* **AVAILABLE DATA**
* * *

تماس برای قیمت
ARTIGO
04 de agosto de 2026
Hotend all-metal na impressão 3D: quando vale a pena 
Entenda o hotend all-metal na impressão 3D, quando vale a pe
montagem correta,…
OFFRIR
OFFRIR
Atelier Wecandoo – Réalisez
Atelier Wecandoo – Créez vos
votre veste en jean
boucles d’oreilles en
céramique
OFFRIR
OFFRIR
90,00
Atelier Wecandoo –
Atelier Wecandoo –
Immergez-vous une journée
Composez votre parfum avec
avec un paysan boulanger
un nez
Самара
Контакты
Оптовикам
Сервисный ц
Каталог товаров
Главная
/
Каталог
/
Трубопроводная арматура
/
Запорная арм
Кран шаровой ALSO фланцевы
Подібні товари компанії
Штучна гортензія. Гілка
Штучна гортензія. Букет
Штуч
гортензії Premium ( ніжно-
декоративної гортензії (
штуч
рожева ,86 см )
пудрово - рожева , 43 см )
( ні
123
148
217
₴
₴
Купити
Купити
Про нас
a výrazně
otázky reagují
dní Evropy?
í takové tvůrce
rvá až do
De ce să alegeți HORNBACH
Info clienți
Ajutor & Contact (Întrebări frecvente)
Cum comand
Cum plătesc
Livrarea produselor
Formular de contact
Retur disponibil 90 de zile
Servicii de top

* * *

* **TO-DO ITEM**
Please go through the entries and show every line with the word "Atelier".

* **ANSWER FOR THE TASK**
Atelier Wecandoo – Réalisez
Atelier Wecandoo – Créez vos
Atelier Wecandoo –
Atelier Wecandoo –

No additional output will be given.